At Wednesday’s sentencing hearing in Bibb Superior Court, senior assistant DA Michael Parrish further noted that Joyce Judie’s family, including her adult son and daughter from a previous relationship, disagreed “with our legal analysis of this case.”
Parrish said there were conflicting accounts of what happened at the Judie home in northwest Macon the night of the death, including details about “who was present at the home, who administered the drugs to Mrs. Judie,” or whether she took them voluntarily.
Ed Judie stood silent during the 12-minute hearing. The former Army ranger was deputy superintendent of student affairs in Macon’s school system for roughly four years beginning in 2011.
On his behalf, his attorney, Gregory L. Bushway, said, “It’s been a long road for Mr.

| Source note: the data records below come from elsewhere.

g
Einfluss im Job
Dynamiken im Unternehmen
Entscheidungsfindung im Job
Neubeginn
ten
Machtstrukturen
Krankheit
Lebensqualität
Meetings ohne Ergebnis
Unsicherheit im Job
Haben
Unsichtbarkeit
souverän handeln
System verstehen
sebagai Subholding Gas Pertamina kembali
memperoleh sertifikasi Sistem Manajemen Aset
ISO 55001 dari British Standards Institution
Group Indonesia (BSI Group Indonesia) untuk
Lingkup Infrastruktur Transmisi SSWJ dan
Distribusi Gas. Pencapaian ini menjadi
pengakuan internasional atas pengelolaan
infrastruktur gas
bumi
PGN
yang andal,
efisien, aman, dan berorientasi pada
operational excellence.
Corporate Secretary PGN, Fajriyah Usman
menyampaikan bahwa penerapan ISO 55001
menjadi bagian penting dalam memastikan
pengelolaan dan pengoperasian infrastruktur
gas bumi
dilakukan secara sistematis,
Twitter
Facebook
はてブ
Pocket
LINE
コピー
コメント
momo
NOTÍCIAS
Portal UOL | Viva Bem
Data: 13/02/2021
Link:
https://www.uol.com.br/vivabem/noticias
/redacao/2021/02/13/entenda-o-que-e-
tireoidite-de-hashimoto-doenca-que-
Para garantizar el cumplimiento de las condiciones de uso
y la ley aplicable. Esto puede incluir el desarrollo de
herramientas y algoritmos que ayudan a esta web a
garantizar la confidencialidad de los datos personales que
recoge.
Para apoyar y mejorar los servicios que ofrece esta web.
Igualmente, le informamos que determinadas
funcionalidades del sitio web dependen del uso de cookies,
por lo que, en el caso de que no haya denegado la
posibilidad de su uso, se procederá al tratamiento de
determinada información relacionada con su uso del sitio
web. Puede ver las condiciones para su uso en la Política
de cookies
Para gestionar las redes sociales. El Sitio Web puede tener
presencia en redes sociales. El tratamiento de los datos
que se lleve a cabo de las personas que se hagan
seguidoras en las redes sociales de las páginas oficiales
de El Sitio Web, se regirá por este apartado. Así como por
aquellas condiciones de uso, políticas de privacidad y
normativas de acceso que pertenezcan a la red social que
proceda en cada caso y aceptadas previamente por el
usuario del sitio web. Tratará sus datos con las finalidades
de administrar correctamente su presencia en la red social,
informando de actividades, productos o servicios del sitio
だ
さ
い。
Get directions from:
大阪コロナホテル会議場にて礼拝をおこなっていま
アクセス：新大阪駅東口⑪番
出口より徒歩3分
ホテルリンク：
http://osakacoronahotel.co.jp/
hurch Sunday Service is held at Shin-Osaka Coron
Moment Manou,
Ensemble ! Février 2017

Judie.”
Bushway said the case was “a tragedy.” He said his client suffers from PTSD and “still grieves” for Joyce Judie, to whom he had been married for about 20 years.
Bushway said that on the night of Joyce Judie’s death, her husband experienced a psychotic episode and was hospitalized, in part, for depression.
After the hearing, speaking to reporters, Bushway said there were no eyewitnesses and no evidence anyone forced Joyce Judie to ingest the cocaine.
He said that on the night of Joyce Judie’s death, Ed Judie had been the one who called the cops, but not because his wife was dead. Bushway said Ed Judie had, at the time, recently been diagnosed with post-traumatic stress disorder and that he was “seeing green men in uniforms he thought were trying to come into his house.”
Bushway said that when Bibb sheriff’s deputies arrived in the wee hours of Nov. 29, 2019, they found Joyce Judie dead in a bedroom.
“Mr. Judie didn’t even know she was deceased,” Bushway said. “The deputies’ reports indicated (Ed Judie) was surprised. He had no idea that she had passed away. And then that added to his psychosis.”